Finding 1: The cartel leader didn't lead. CASS started at 16 (high, as scripted) but by tick 6 had dropped down to 11 to join ARIA and DEVA, who had quietly settled at 10. A stable coalition formed, but at the cautious member's anchor price, not the leader's target.
Finding 2: Persona-lock. By tick 15, BRIX had five consecutive ticks of −18 profit while the coalition had eight ticks of stable +4. BRIX was still broadcasting messages like "your coalition crumbles when one defects" while sitting on −154 cumulative loss. The model had all the data it needed to conclude the coalition was stable. The persona prompt overrode the inference.
Final wealth after 19 ticks:
ARIA +61 cautious — coalition
DEVA +60 game theorist — coalition
CASS +45 cartel leader — joined coalition late
ECHO −120 mimetic — mechanical losses
BRIX −154 aggressive — persona-locked
Next, some quality of life improvements were needed: a price chart to display each agent's price as a chart tick by tick, and market metrics like a HHI calculation each tick.
Next steps
First, I need ways to punish negative profits (i.e. losses) and give some more incenvtives for being highly profitable.
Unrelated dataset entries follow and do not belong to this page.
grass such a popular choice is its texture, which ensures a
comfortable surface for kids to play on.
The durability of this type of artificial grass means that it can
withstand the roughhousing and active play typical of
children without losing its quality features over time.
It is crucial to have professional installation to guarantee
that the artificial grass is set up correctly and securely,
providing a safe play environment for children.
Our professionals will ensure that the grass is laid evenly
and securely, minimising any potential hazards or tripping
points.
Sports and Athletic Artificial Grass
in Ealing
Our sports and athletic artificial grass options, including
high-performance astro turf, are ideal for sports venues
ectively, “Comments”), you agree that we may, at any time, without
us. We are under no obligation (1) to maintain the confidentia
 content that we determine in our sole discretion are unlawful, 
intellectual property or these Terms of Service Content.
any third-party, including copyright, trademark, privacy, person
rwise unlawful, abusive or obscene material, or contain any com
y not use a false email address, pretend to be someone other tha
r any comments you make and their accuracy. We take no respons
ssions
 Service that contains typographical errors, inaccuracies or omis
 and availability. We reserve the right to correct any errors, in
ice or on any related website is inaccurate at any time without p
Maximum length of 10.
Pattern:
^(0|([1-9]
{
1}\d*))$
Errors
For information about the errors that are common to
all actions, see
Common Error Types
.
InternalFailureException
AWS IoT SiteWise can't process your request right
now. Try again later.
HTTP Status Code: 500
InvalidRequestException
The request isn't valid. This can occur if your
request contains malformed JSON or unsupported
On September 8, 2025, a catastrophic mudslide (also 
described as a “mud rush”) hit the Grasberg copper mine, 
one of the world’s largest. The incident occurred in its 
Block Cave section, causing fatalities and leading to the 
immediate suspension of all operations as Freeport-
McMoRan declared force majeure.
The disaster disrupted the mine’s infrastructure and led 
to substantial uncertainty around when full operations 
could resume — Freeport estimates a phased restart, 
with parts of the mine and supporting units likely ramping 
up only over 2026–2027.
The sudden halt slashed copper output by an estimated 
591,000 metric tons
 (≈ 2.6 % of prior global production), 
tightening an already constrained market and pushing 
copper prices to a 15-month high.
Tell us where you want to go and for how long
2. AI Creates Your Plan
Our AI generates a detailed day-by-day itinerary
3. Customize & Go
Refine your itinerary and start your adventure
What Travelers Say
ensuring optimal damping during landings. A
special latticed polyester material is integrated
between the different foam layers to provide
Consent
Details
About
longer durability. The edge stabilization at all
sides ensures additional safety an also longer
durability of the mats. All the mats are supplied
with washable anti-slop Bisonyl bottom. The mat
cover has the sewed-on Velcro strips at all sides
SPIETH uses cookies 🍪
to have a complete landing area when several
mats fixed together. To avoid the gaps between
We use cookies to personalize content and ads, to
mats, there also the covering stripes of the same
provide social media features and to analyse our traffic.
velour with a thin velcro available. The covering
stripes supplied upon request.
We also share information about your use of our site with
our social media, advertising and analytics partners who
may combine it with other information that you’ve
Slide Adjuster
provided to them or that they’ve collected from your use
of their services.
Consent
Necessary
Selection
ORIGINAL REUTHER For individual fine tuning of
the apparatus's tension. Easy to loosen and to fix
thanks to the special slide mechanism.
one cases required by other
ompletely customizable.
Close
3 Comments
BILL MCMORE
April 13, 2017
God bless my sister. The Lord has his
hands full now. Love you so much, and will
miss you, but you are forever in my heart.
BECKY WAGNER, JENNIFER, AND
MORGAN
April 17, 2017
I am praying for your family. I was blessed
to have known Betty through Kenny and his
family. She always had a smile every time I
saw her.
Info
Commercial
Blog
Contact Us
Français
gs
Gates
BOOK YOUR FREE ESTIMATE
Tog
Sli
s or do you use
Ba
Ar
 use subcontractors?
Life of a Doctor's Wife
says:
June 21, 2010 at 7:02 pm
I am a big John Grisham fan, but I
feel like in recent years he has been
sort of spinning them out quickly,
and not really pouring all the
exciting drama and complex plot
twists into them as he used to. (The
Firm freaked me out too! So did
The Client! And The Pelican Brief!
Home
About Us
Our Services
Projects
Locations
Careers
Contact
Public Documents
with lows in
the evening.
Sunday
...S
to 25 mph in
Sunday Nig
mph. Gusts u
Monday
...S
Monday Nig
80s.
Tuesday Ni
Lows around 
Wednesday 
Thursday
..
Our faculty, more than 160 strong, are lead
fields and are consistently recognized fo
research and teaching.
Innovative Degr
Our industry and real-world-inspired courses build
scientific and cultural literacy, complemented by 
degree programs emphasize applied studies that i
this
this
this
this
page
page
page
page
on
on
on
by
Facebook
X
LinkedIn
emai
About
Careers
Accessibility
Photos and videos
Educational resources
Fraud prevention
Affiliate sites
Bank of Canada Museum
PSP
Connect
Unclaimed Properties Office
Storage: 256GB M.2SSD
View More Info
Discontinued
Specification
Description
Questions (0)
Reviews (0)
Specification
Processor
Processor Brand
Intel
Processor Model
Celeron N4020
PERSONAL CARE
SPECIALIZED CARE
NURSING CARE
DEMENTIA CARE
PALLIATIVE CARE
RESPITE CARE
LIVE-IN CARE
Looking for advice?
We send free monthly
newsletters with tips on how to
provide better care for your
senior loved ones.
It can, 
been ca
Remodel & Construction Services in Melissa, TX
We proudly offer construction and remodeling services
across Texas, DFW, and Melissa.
I want to implement something like "Brand" and other differentiators along the demand axis and simuluate some supply / demand shocks. So overall, need to build out the marketplace example first in much more complex scenarios.
Second, I need to store all the API call, run, and price history data for each run in a readable format. On the one hand to store it all for future evaluation and just to have the data I pay money for, and on the other hand to just build the data layer behind it for future automations and maybe reusing run data in other scenarios or building new agent personas from run data.
Then, I want to build out a roadmap and plan out the next iterations of the scenarios, new added features and analysis/write ups.